AIM OF THE EXERCISE:
Give only the count of lines that contain "linkid" in the material.

SOURCE MATERIAL:
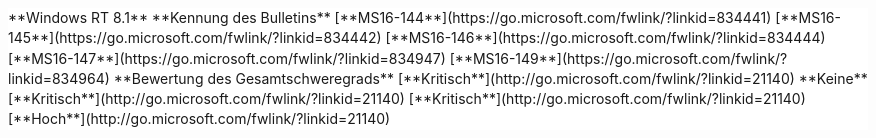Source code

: </td>
</tr>
<tr>
<td style="border:1px solid black;" colspan="6">
**Windows RT 8.1**

</td>
</tr>
<tr>
<td style="border:1px solid black;">
**Kennung des Bulletins**

</td>
<td style="border:1px solid black;">
[**MS16-144**](https://go.microsoft.com/fwlink/?linkid=834441)

</td>
<td style="border:1px solid black;">
[**MS16-145**](https://go.microsoft.com/fwlink/?linkid=834442)

</td>
<td style="border:1px solid black;">
[**MS16-146**](https://go.microsoft.com/fwlink/?linkid=834444)

</td>
<td style="border:1px solid black;">
[**MS16-147**](https://go.microsoft.com/fwlink/?linkid=834947)

</td>
<td style="border:1px solid black;">
[**MS16-149**](https://go.microsoft.com/fwlink/?linkid=834964)

</td>
</tr>
<tr>
<td style="border:1px solid black;">
**Bewertung des Gesamtschweregrads**

</td>
<td style="border:1px solid black;">
[**Kritisch**](http://go.microsoft.com/fwlink/?linkid=21140)

</td>
<td style="border:1px solid black;">
**Keine**

</td>
<td style="border:1px solid black;">
[**Kritisch**](http://go.microsoft.com/fwlink/?linkid=21140)

</td>
<td style="border:1px solid black;">
[**Kritisch**](http://go.microsoft.com/fwlink/?linkid=21140)

</td>
<td style="border:1px solid black;">
[**Hoch**](http://go.microsoft.com/fwlink/?linkid=21140)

RESPONSE:
9